● Work request:
Could you count the lines in the data that contain "uncased"? Reply with the number only.

● Records:
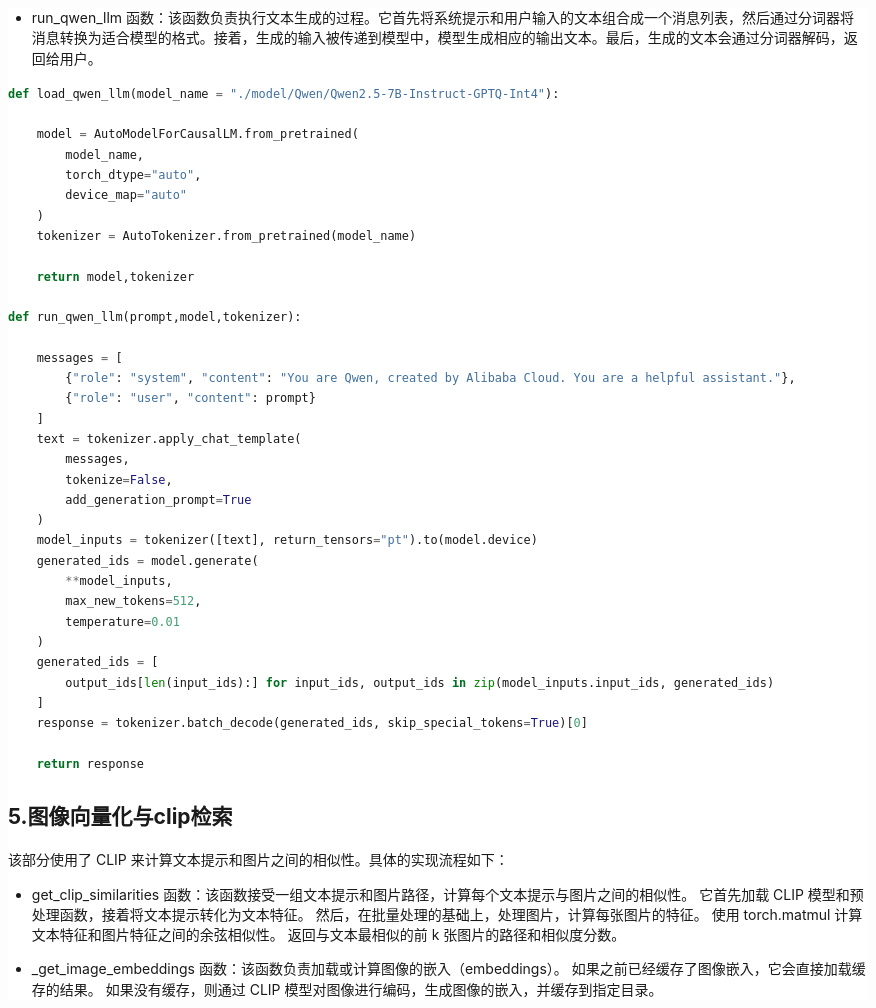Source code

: - run_qwen_llm 函数：该函数负责执行文本生成的过程。它首先将系统提示和用户输入的文本组合成一个消息列表，然后通过分词器将消息转换为适合模型的格式。接着，生成的输入被传递到模型中，模型生成相应的输出文本。最后，生成的文本会通过分词器解码，返回给用户。
```python
def load_qwen_llm(model_name = "./model/Qwen/Qwen2.5-7B-Instruct-GPTQ-Int4"):

    model = AutoModelForCausalLM.from_pretrained(
        model_name,
        torch_dtype="auto",
        device_map="auto"
    )
    tokenizer = AutoTokenizer.from_pretrained(model_name)

    return model,tokenizer

def run_qwen_llm(prompt,model,tokenizer):

    messages = [
        {"role": "system", "content": "You are Qwen, created by Alibaba Cloud. You are a helpful assistant."},
        {"role": "user", "content": prompt}
    ]
    text = tokenizer.apply_chat_template(
        messages,
        tokenize=False,
        add_generation_prompt=True
    )
    model_inputs = tokenizer([text], return_tensors="pt").to(model.device)
    generated_ids = model.generate(
        **model_inputs,
        max_new_tokens=512,
        temperature=0.01
    )
    generated_ids = [
        output_ids[len(input_ids):] for input_ids, output_ids in zip(model_inputs.input_ids, generated_ids)
    ]
    response = tokenizer.batch_decode(generated_ids, skip_special_tokens=True)[0]

    return response
```

## 5.图像向量化与clip检索
该部分使用了 CLIP 来计算文本提示和图片之间的相似性。具体的实现流程如下：

- get_clip_similarities 函数：该函数接受一组文本提示和图片路径，计算每个文本提示与图片之间的相似性。
它首先加载 CLIP 模型和预处理函数，接着将文本提示转化为文本特征。
然后，在批量处理的基础上，处理图片，计算每张图片的特征。
使用 torch.matmul 计算文本特征和图片特征之间的余弦相似性。
返回与文本最相似的前 k 张图片的路径和相似度分数。

- _get_image_embeddings 函数：该函数负责加载或计算图像的嵌入（embeddings）。
如果之前已经缓存了图像嵌入，它会直接加载缓存的结果。
如果没有缓存，则通过 CLIP 模型对图像进行编码，生成图像的嵌入，并缓存到指定目录。
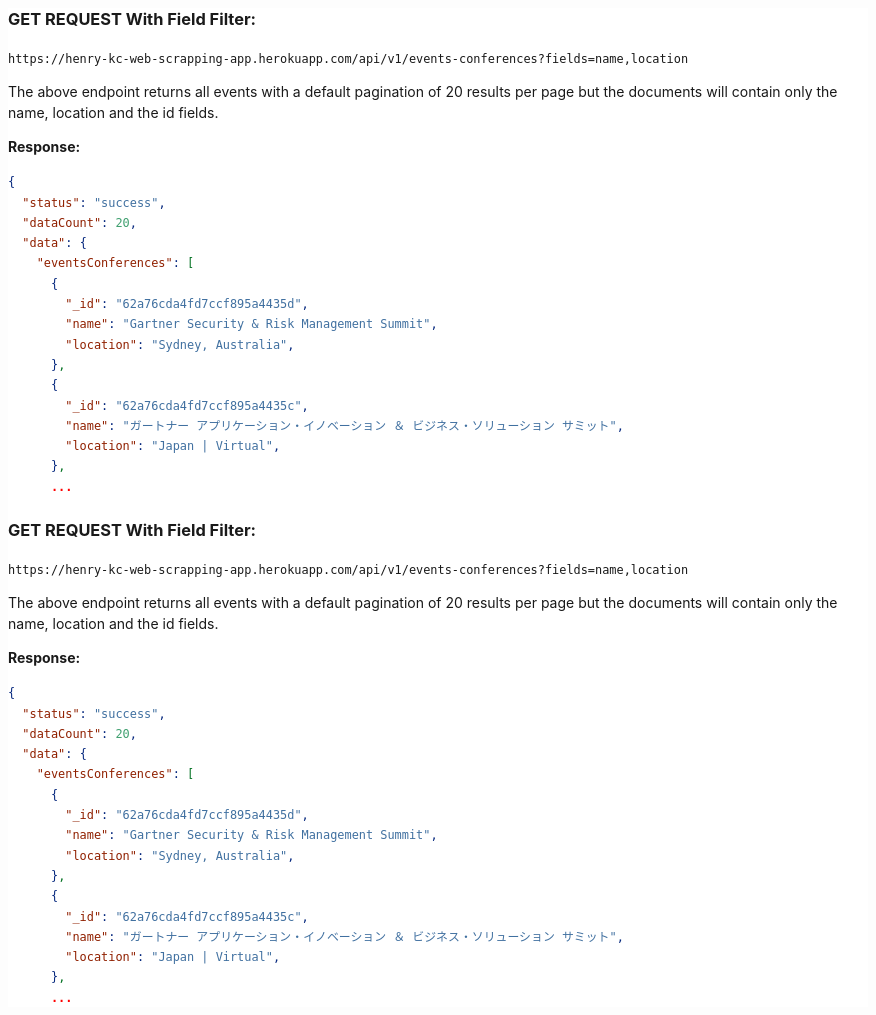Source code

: ### GET REQUEST With Field Filter:

`https://henry-kc-web-scrapping-app.herokuapp.com/api/v1/events-conferences?fields=name,location`

The above endpoint returns all events with a default pagination of 20 results per page but the documents will contain only the name, location and the id fields.

**Response:**
```json
{
  "status": "success",
  "dataCount": 20,
  "data": {
    "eventsConferences": [
      {
        "_id": "62a76cda4fd7ccf895a4435d",
        "name": "Gartner Security & Risk Management Summit",
        "location": "Sydney, Australia",
      },
      {
        "_id": "62a76cda4fd7ccf895a4435c",
        "name": "ガートナー アプリケーション・イノベーション ＆ ビジネス・ソリューション サミット",
        "location": "Japan | Virtual",
      },
      ...
```

### GET REQUEST With Field Filter:

`https://henry-kc-web-scrapping-app.herokuapp.com/api/v1/events-conferences?fields=name,location`

The above endpoint returns all events with a default pagination of 20 results per page but the documents will contain only the name, location and the id fields.

**Response:**
```json
{
  "status": "success",
  "dataCount": 20,
  "data": {
    "eventsConferences": [
      {
        "_id": "62a76cda4fd7ccf895a4435d",
        "name": "Gartner Security & Risk Management Summit",
        "location": "Sydney, Australia",
      },
      {
        "_id": "62a76cda4fd7ccf895a4435c",
        "name": "ガートナー アプリケーション・イノベーション ＆ ビジネス・ソリューション サミット",
        "location": "Japan | Virtual",
      },
      ...
```
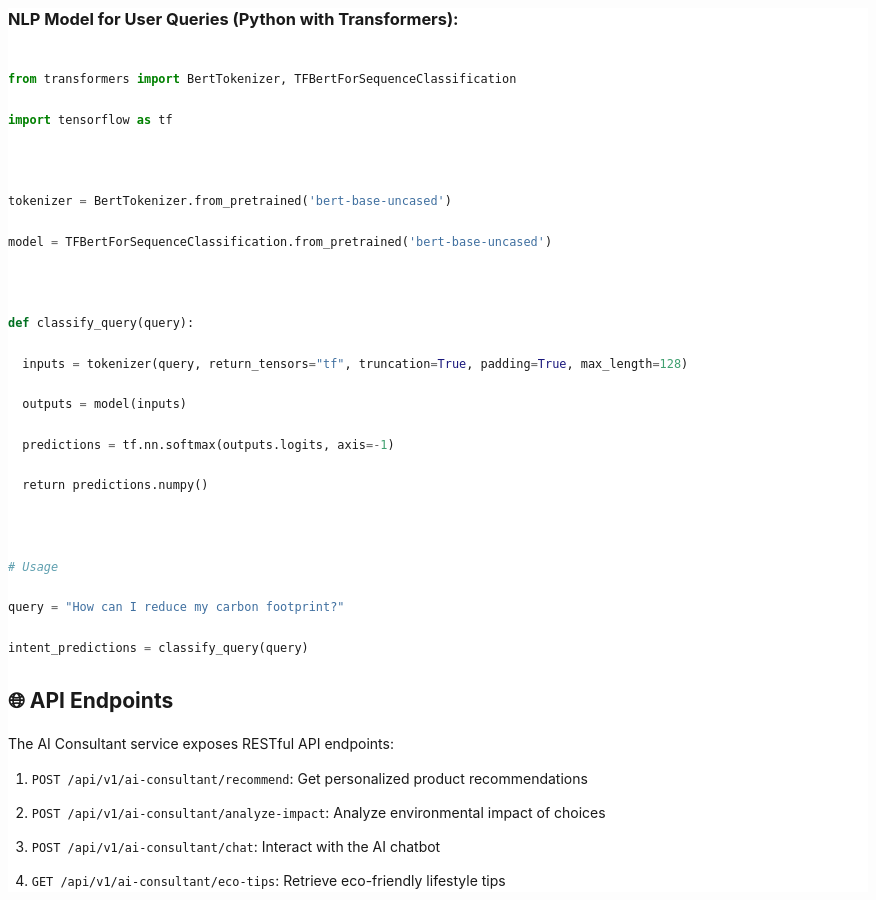 

### NLP Model for User Queries (Python with Transformers):



```python

from transformers import BertTokenizer, TFBertForSequenceClassification

import tensorflow as tf



tokenizer = BertTokenizer.from_pretrained('bert-base-uncased')

model = TFBertForSequenceClassification.from_pretrained('bert-base-uncased')



def classify_query(query):

  inputs = tokenizer(query, return_tensors="tf", truncation=True, padding=True, max_length=128)

  outputs = model(inputs)

  predictions = tf.nn.softmax(outputs.logits, axis=-1)

  return predictions.numpy()



# Usage

query = "How can I reduce my carbon footprint?"

intent_predictions = classify_query(query)

```



## 🌐 API Endpoints



The AI Consultant service exposes RESTful API endpoints:



1. `POST /api/v1/ai-consultant/recommend`: Get personalized product recommendations

2. `POST /api/v1/ai-consultant/analyze-impact`: Analyze environmental impact of choices

3. `POST /api/v1/ai-consultant/chat`: Interact with the AI chatbot

4. `GET /api/v1/ai-consultant/eco-tips`: Retrieve eco-friendly lifestyle tips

● Solution to the problem:
2